Report every line below that holds the word "consentimiento".
Exercise data section start
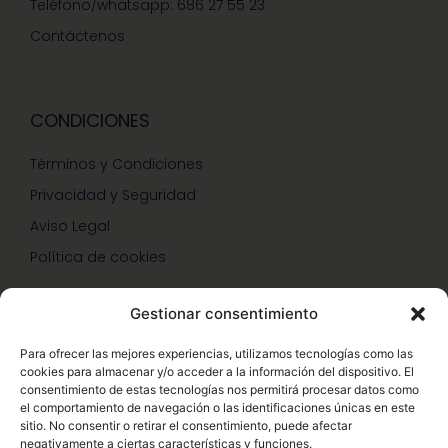
Teléfono/whatsapp: 686 27 55 23
Contáctenos
CONDICIONES
Términos y Condiciones
Privacidad y Seguridad
Aviso Legal
Política de cookies
Gestionar consentimiento
SERVICIOS Y PROMOCIONES
Para ofrecer las mejores experiencias, utilizamos tecnologías como las
cookies para almacenar y/o acceder a la información del dispositivo. El
Hazte Miembro Herbalife
consentimiento de estas tecnologías nos permitirá procesar datos como
el comportamiento de navegación o las identificaciones únicas en este
Consulta Nutrición Gratis
sitio. No consentir o retirar el consentimiento, puede afectar
negativamente a ciertas características y funciones.
Descuentos Vip Herbalife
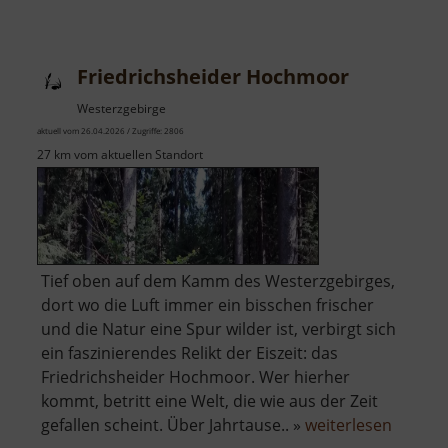
Aussich
Striegis
Friedrichsheider Hochmoor
Westerzgebirge
aktuell vom 26.04.2026 / Zugriffe: 2806
27 km vom aktuellen Standort
Tief oben auf dem Kamm des Westerzgebirges,
dort wo die Luft immer ein bisschen frischer
und die Natur eine Spur wilder ist, verbirgt sich
ein faszinierendes Relikt der Eiszeit: das
Friedrichsheider Hochmoor. Wer hierher
kommt, betritt eine Welt, die wie aus der Zeit
über
gefallen scheint. Über Jahrtause.. »
weiterlesen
Exercise data section end
*Reply*:
Gestionar consentimiento
consentimiento de estas tecnologías nos permitirá procesar datos como
sitio. No consentir o retirar el consentimiento, puede afectar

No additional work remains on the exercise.